:: TASK TO CARRY OUT ::
Rescale the items below: reproduce every line, requests included, multiplying each coordinate in the answers (the point's position in the second view) by 1.55 and rounding to the nearest whole number, with halves rounded up. Omit the pictures from your answer.

★ ★ ★ ★

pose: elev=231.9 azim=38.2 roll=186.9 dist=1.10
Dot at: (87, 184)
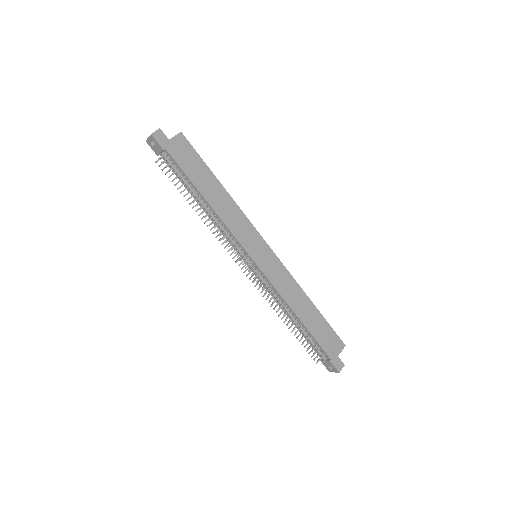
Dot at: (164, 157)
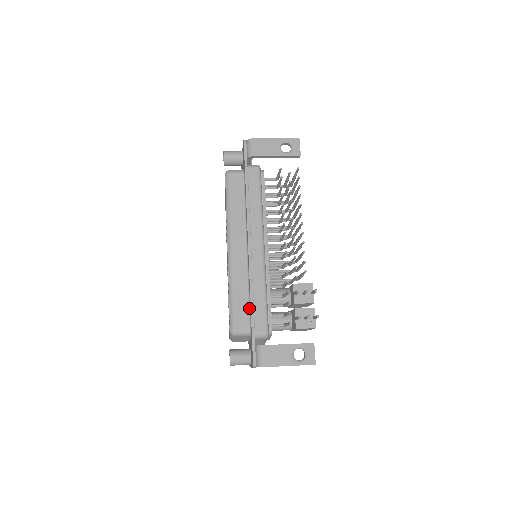
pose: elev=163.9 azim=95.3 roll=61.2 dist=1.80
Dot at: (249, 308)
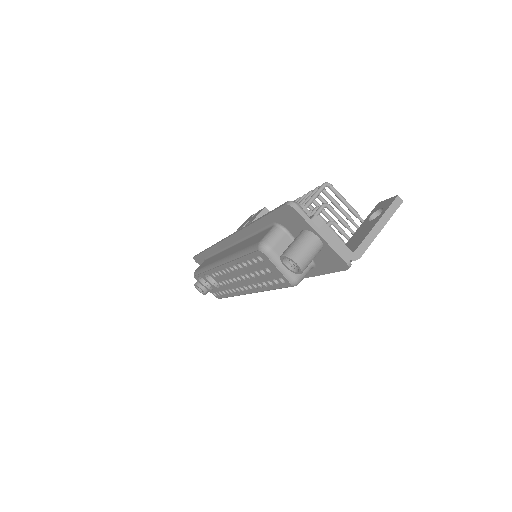
Dot at: occluded
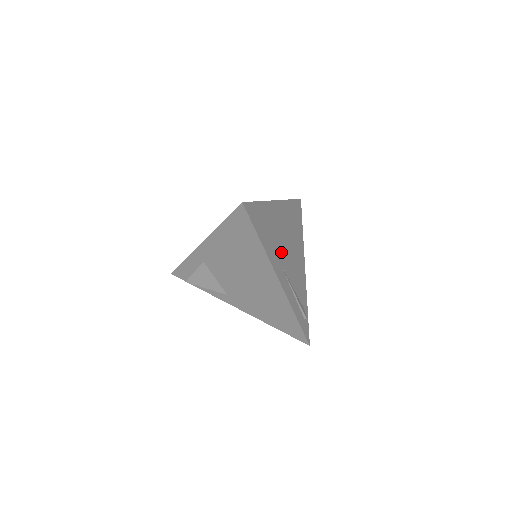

★ ★ ★ ★

:: RESPONSE TO THIS EXERCISE ::
pose: elev=231.9 azim=38.2 roll=186.9 dist=1.10
Dot at: (87, 184)
Dot at: (254, 243)
pose: elev=163.9 azim=95.3 roll=61.2 dist=1.80
Dot at: (249, 308)
Dot at: occluded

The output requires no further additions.